[Interest] ** Caution Message may be spoofed ** Re: Zooming with QGraphicsView/QGraphicsItem
Murphy, Sean
smurphy at walbro.com
Fri Aug 9 21:56:14 CEST 2019
> So using QGIS to convert my .shp files to .svg, and then loading the result in a
> QGraphicsSVGItem works like a charm - thanks! The only drawback I’m seeing
> is zooming performance. It *looks* good, but is a tad sluggish. When using
> QGIS, I noticed that it was compiled against Qt as well, but when they zoom,
> the actual image redraw is delayed until the zoom is complete. That is, when
> zooming in, things get pixelated until you pause, whereupon they are re-drawn
> correctly. When zooming out, areas that were outside the window remain empty
> until you pause, at which point they are drawn. The end result is that things look
> worse when zooming, but zoom performance is lag-free. Is this behavior easily
> obtainable, such as through a setting on the QGraphicsSVGItem or perhaps the
> QGraphicsView, or is QGIS doing something completely different, such that I
> would have to do a lot of re-implementation to accomplish said effect?

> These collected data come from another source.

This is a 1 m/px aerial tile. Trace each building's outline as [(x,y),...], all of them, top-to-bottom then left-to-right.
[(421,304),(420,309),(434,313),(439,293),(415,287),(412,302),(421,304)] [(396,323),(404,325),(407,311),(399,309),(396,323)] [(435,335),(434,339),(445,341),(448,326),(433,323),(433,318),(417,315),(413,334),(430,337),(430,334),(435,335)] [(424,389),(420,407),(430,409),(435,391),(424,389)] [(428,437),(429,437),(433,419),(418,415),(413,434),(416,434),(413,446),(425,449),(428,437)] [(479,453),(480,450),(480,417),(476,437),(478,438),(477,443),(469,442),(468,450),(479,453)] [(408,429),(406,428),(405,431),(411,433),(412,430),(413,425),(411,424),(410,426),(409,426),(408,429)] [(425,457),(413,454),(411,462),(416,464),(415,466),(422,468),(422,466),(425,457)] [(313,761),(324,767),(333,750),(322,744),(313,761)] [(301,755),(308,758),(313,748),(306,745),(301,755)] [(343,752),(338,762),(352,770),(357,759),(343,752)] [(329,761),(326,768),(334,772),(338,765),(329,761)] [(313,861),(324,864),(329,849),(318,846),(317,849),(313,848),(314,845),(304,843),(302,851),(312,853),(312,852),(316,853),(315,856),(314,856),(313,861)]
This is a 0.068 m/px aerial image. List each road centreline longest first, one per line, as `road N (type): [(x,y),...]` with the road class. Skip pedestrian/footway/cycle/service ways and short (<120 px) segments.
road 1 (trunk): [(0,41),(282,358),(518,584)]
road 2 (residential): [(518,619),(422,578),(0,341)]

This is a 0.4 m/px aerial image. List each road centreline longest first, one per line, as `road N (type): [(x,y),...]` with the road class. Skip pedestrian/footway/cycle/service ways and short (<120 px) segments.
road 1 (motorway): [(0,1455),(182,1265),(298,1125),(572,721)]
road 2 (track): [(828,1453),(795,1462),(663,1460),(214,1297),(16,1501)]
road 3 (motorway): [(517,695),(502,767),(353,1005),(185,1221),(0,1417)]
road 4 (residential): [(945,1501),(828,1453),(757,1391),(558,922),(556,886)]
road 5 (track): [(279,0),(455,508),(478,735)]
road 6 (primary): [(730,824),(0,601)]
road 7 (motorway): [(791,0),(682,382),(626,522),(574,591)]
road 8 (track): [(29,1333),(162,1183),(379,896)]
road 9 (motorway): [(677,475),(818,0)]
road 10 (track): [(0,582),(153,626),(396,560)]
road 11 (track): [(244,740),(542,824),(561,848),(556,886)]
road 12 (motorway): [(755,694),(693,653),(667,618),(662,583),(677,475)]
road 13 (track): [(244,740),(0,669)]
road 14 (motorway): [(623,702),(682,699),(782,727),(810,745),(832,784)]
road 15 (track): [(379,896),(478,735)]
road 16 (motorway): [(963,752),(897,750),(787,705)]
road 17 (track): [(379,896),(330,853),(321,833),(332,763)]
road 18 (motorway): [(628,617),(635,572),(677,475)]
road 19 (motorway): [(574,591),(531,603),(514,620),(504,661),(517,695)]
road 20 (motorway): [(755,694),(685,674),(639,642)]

It sounds like their strategy is something like this: when the initial image is loaded
(or when the user stops zooming), they show that image and they also make a raster
version of it. Then as the user requests a zoom, they instantly rescale/resize/crop
the raster image to present the pixelated (on zoom in) or the empty areas (on
zoom out) versions. At the same time they start a timer, if the user continues to
zoom before that timer expires they just keep working with the raster image and
keep resetting the timer. Only once the timer expires (which is when the user
stops zooming) do they actual do the real zoom and redraw the scene at the new
desired resolution. This should give you faster speed, while not having you go
through all the work of the intermediate zoom levels - you'll only have to generate
the final zoomed scene for each zoom sequence.